Attorneys need to capitalize on that attribute when creating a credit policy.

When it comes to your firm's credit application, there are three basic components to setting a credit policy:

  1. Approval
  2. Determining credit limits
  3. Setting interest rates

If you evaluate your client's worthiness for credit at the beginning, you'll save a great deal of time and money later on. You can check customers through LexisNexis, Dun & Bradstreet, the National Association of Credit Managers, industry trade reports and/or credit-rating agencies.

You can even ask clients to bring in their own credit report or charge a non-refundable application fee, which you would use to run a credit check. Because this will become the cost of doing business with every client, you may consider building the cost into your fee structure.

However you decide to handle the specifics in your firm, be sure to use at least two or more sources of information. One source is hardly doing proper due diligence when it comes to creditworthiness. Two or three different sources are more likely to give you a complete picture of the client's business.

And recheck the client's credit every year. In fact, try to visit the client's business at least once a year, perhaps around the time you rerun the credit check. A visual appraisal of the business may tell you even more than the check.

When setting a credit limit, one thing is paramount: Stick to it. In larger firms, the rainmakers often work special favors for their best clients, causing the firm to bend the rules.

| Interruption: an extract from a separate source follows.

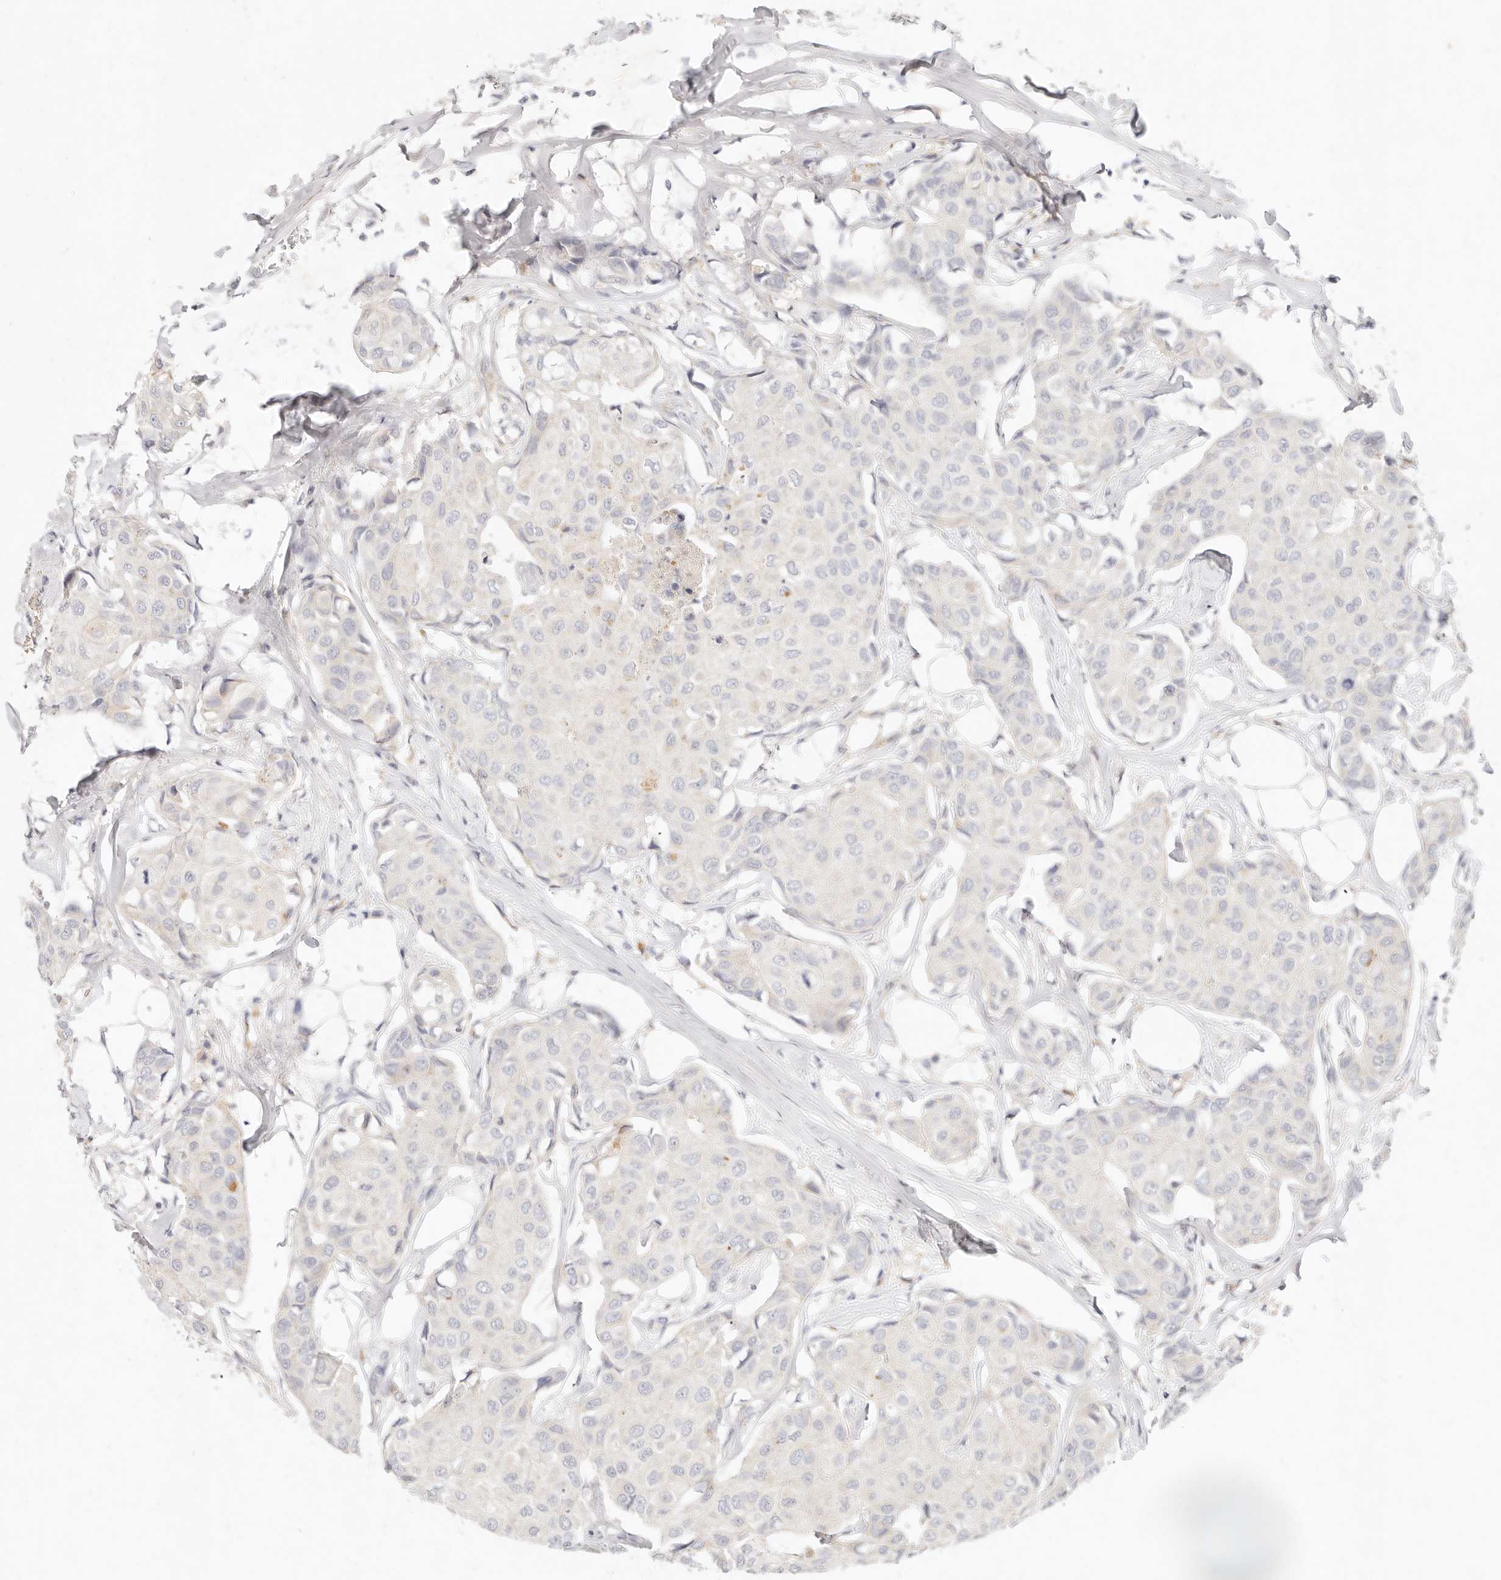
{"staining": {"intensity": "negative", "quantity": "none", "location": "none"}, "tissue": "breast cancer", "cell_type": "Tumor cells", "image_type": "cancer", "snomed": [{"axis": "morphology", "description": "Duct carcinoma"}, {"axis": "topography", "description": "Breast"}], "caption": "DAB (3,3'-diaminobenzidine) immunohistochemical staining of human intraductal carcinoma (breast) demonstrates no significant positivity in tumor cells. The staining is performed using DAB brown chromogen with nuclei counter-stained in using hematoxylin.", "gene": "GPR84", "patient": {"sex": "female", "age": 80}}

But if you genuinely want clients to pay their bills on time, make few or no exceptions.

A decision you make in the middle of some fevered frenzy of work for the client may make it impossible for you to walk away from the client later on, either because the court may not allow it with a trial date imminent, or because you just don't want to.

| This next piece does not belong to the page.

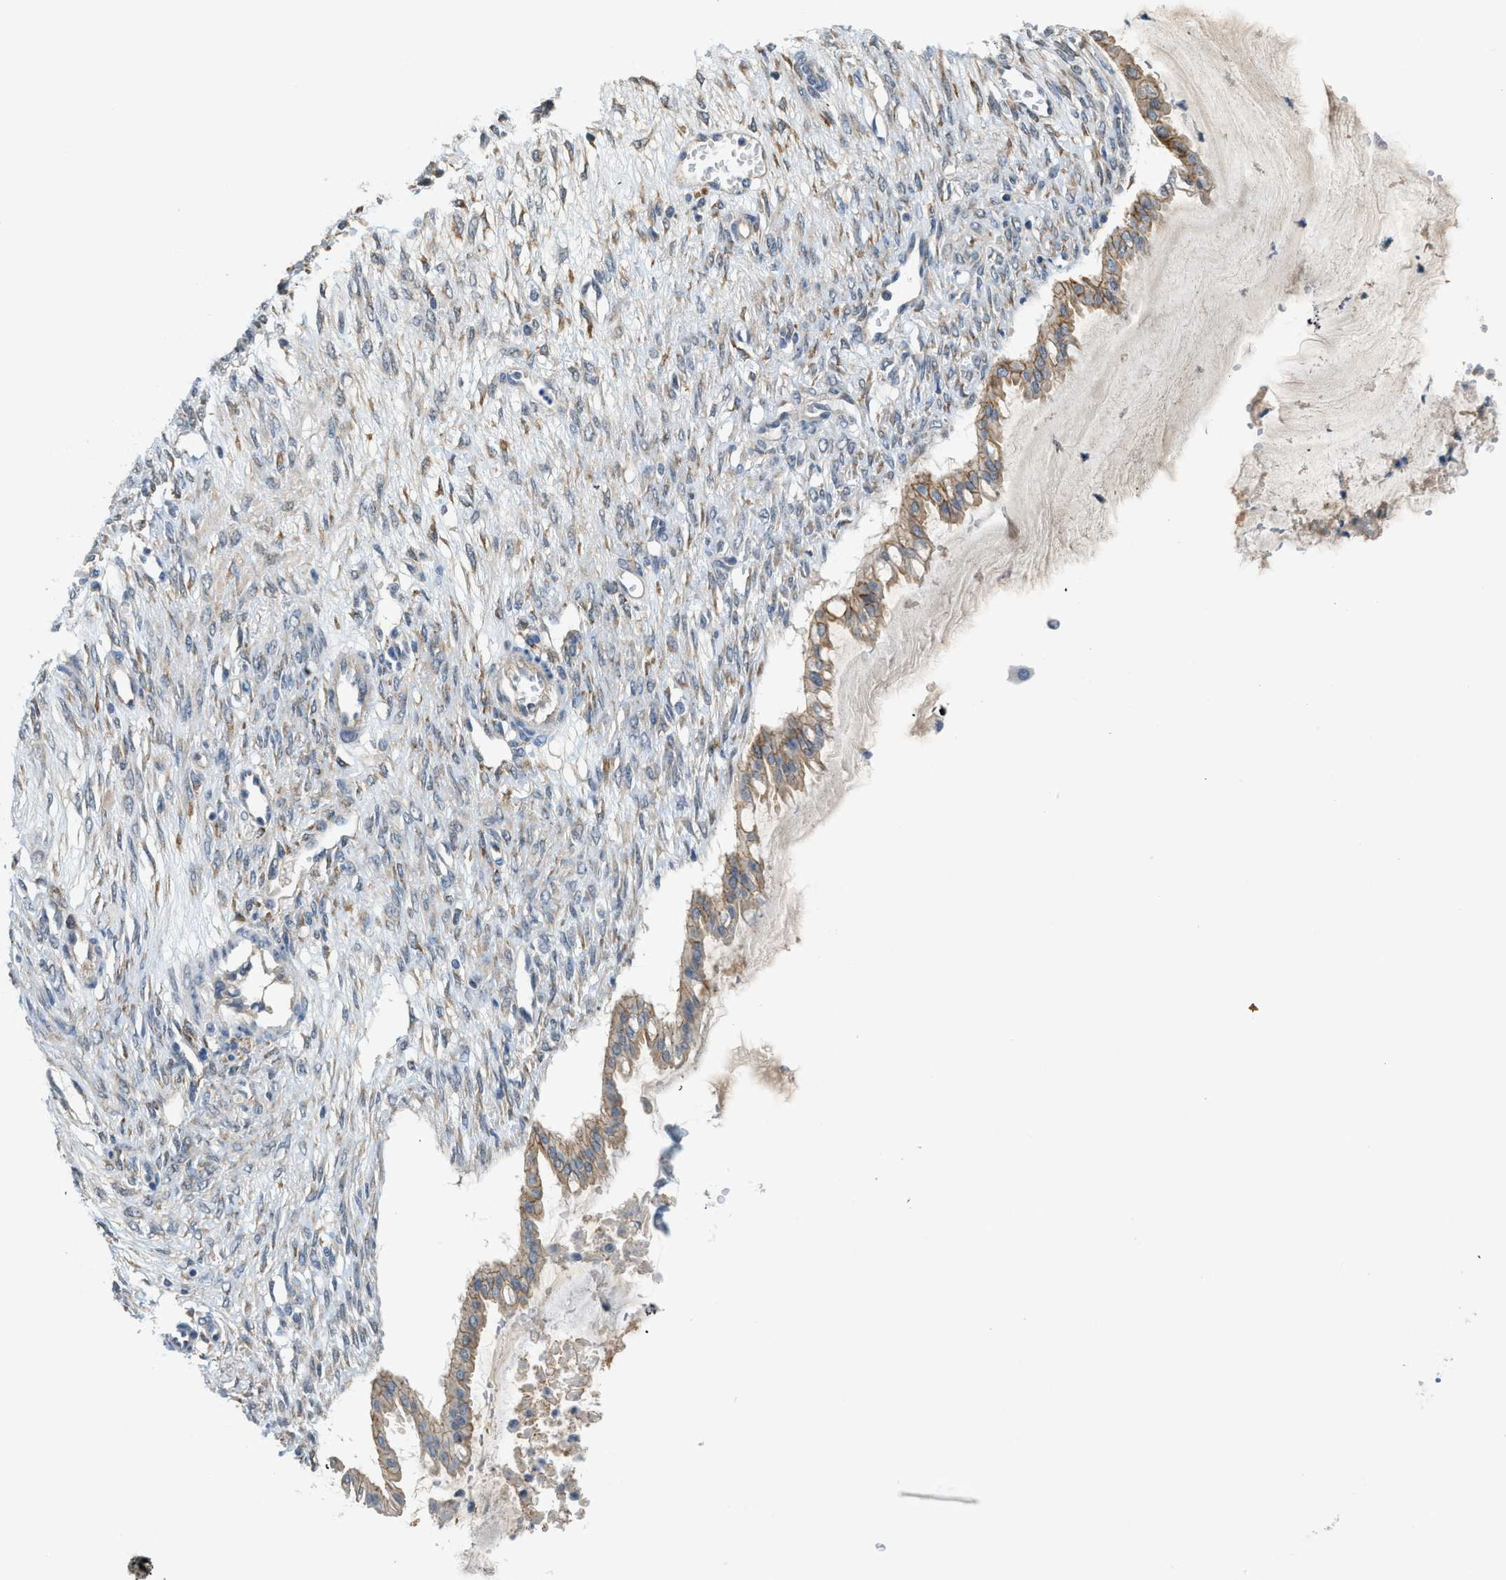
{"staining": {"intensity": "moderate", "quantity": "25%-75%", "location": "cytoplasmic/membranous"}, "tissue": "ovarian cancer", "cell_type": "Tumor cells", "image_type": "cancer", "snomed": [{"axis": "morphology", "description": "Cystadenocarcinoma, mucinous, NOS"}, {"axis": "topography", "description": "Ovary"}], "caption": "Ovarian cancer (mucinous cystadenocarcinoma) tissue demonstrates moderate cytoplasmic/membranous positivity in approximately 25%-75% of tumor cells The staining is performed using DAB (3,3'-diaminobenzidine) brown chromogen to label protein expression. The nuclei are counter-stained blue using hematoxylin.", "gene": "TMEM154", "patient": {"sex": "female", "age": 73}}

As I like to continually remind myself, involuntary servitude beings with the failure to set appropriate credit limits.

It seems counterintuitive to set interest rates for clients who are slow to pay. After all, if the clients could pay, they would. Moreover, if you cannot convince clients to pay on time, you certainly can't convince them to pay the interest on the bill they couldn't afford.

For those reasons, charging interest may be more of a bookkeeping headache than it is worth. But it also could serve as a deterrent to nonpayment. If you intend to charge interest, include that information on your credit application in your fee agreement. Check the rules in your jurisdiction as to the amount of interest you may charge; rates are often different for individual and corporate clients.

We live in a world of borrowing, and firms that flatly refuse to extend credit do so at their peril. But resist the urge to issue credit as a sales tool. Credit that you extend when business is slow is credit you will regret later.